ピンカートンのスティーヴン・コステロは誠実で真面目なテノールで、この役を「誠実」と形容するのは矛盾しているかも知れないが、ひとつひとつのシークエンスを大切に扱い、トランペットのように輝かしい高音を聴かせた。忙しい歌手だと思うが、日本の歌劇場がこれほど丁寧に準備を重ね、聴衆の心に報いるかを知ってくれたと思う。一幕のラストシーン、三幕でプッチーニがピンカートンのために書き足したアリアも劇的で良かった。

ところで、おかしなことを言うようだが、私はこのオペラでシャープレスが歌うすべてのパートが大好きで、影の主役は彼ではないかと思っている。プッチーニは「星条旗よ永遠なれ」と「君が代」の転回形をオペラで多用しており、その多くをシャープレスが歌う。須藤慎吾さんのシャープレスは大人の表現で、とても説得力があった。シャープレスの旋律は本当に在り難い…この役を歌う歌手はその価値を熟知しているとか確信した。

「このオペラをどう思うか」ということが、上演のクオリティを決定するのだとも思った。ピンカートンを過激に悪者扱いしたミキエレット演出には違和感がある。ピンカートンは凡庸な若い男で、残酷なマフィアでも性格異常者でもない。レンツェッティ氏は「日本でもイタリアでもよくある話だと思う」と語ってくれた。私もずっとそう思っていた。政治的な主張が強すぎると、ラブストーリーではなくなってしまう。ピンカートンも蝶々さんもスズキも「普通の人」なのだ。
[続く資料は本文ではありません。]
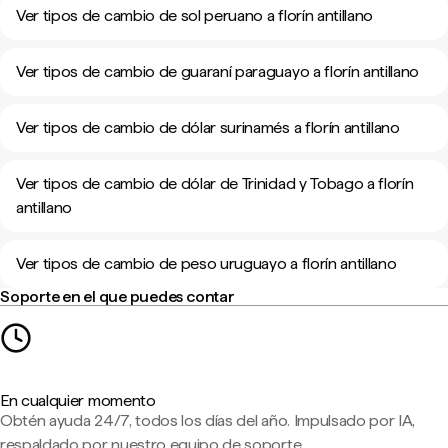
Ver tipos de cambio de sol peruano a florín antillano
Ver tipos de cambio de guaraní paraguayo a florín antillano
Ver tipos de cambio de dólar surinamés a florín antillano
Ver tipos de cambio de dólar de Trinidad y Tobago a florín
antillano
Ver tipos de cambio de peso uruguayo a florín antillano
Soporte en el que puedes contar
En cualquier momento
Obtén ayuda 24/7, todos los días del año. Impulsado por IA,
respaldado por nuestro equipo de soporte.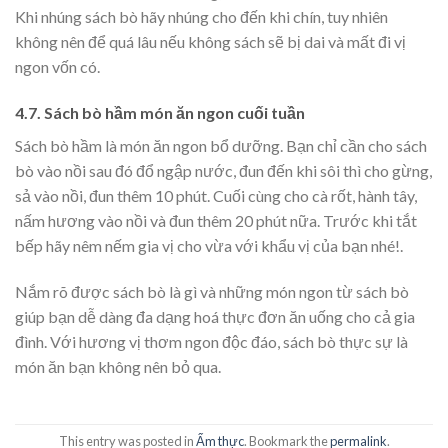
Khi nhúng sách bò hãy nhúng cho đến khi chín, tuy nhiên
không nên để quá lâu nếu không sách sẽ bị dai và mất đi vị
ngon vốn có.
4.7. Sách bò hầm món ăn ngon cuối tuần
Sách bò hầm là món ăn ngon bổ dưỡng. Bạn chỉ cần cho sách
bò vào nồi sau đó đổ ngập nước, đun đến khi sôi thì cho gừng,
sả vào nồi, đun thêm 10 phút. Cuối cùng cho cà rốt, hành tây,
nấm hương vào nồi và đun thêm 20 phút nữa. Trước khi tắt
bếp hãy nêm nếm gia vị cho vừa với khẩu vị của bạn nhé!.
Nắm rõ được sách bò là gì và những món ngon từ sách bò
giúp bạn dễ dàng đa dạng hoá thực đơn ăn uống cho cả gia
đình. Với hương vị thơm ngon độc đáo, sách bò thực sự là
món ăn bạn không nên bỏ qua.
This entry was posted in
Ẩm thực
. Bookmark the
permalink
.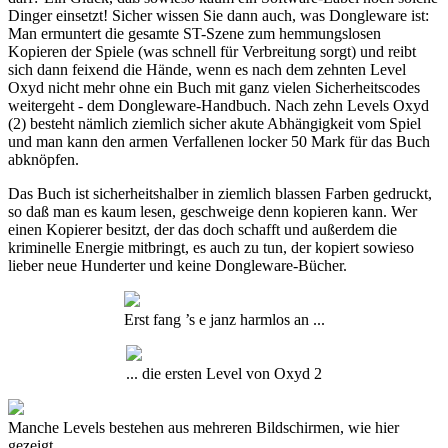
Dinger einsetzt! Sicher wissen Sie dann auch, was Dongleware ist:
Man ermuntert die gesamte ST-Szene zum hemmungslosen
Kopieren der Spiele (was schnell für Verbreitung sorgt) und reibt
sich dann feixend die Hände, wenn es nach dem zehnten Level
Oxyd nicht mehr ohne ein Buch mit ganz vielen Sicherheitscodes
weitergeht - dem Dongleware-Handbuch. Nach zehn Levels Oxyd
(2) besteht nämlich ziemlich sicher akute Abhängigkeit vom Spiel
und man kann den armen Verfallenen locker 50 Mark für das Buch
abknöpfen.
Das Buch ist sicherheitshalber in ziemlich blassen Farben gedruckt,
so daß man es kaum lesen, geschweige denn kopieren kann. Wer
einen Kopierer besitzt, der das doch schafft und außerdem die
kriminelle Energie mitbringt, es auch zu tun, der kopiert sowieso
lieber neue Hunderter und keine Dongleware-Bücher.
Erst fang ’s e janz harmlos an ...
... die ersten Level von Oxyd 2
Manche Levels bestehen aus mehreren Bildschirmen, wie hier
gezeigt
普通の人の人生に起こる奇妙な奇蹟、虹の瞬間について書いたのがプッチーニだった。虹はなぜ起こるのか、光学的に分析したからといって虹の美しさが消えるわけではない。素朴な命が、この地上にある限られた時間で命がけで輝こうとする瞬間を作曲家は描いた。そんな密やかなアイデアを、同時代の作曲家は持つことが出来なかったのかも知れない。そのせいで『蝶々夫人』の初演は失敗作とされた。

 暴力や戦闘精神が「いずれ卒業しなければならない人間の古い本性」だということは、何度語っても語りすぎることはない。音楽家には強さが必要だが…それが戦闘心やつまらないサバイバル精神につながっていたとしたら、音楽は延々と古臭くて陳腐で色合いを欠いた単色のものになる。レンツェッティの音楽を聴いて、この指揮者はとてつもなく孤独で勇敢な道を歩いてきた人なのではないかと思った。蝶々さんも、ピンカートンも、ゴローもヤマドリも、滑稽な存在ではなくひとつひとつの貴重な命で、戯画的に描かれている人物は一人もいなかった。

 奥深い真実に気づいてしまったとき、手慣れた自分のやり方ではうまくいかないように思えて、新しく生まれ変わったような表現になる…この日の佐藤康子さんの蝶々さんは、まさにそんな「今生まれたばかりの」ヒロインだった。レンツェッティも、このプロダクションと歌手、オーケストラのための一期一会の指揮をしていたと思う。指揮者の研ぎ澄まされた美意識は、時々ひやりとするほど本質的なもので、自分がいかに鈍感さを盾にこの世で生きていたかを思い知らされる。このオペラを初めて見る人のために、指揮者は完全に影に隠れる…ということもしていたと思う。何故そんな凄いことが出来るのか…。

カーテンコールでは小さな小さな蝶々さんの子供を抱きかかえていたレンツェッティ。初日の子役を演じた木村日鞠さんは2015年2月生まれだから、4歳になったばかり。原作に最も近い子供役だった。オペラは6/7、6/9にも上演が行われる。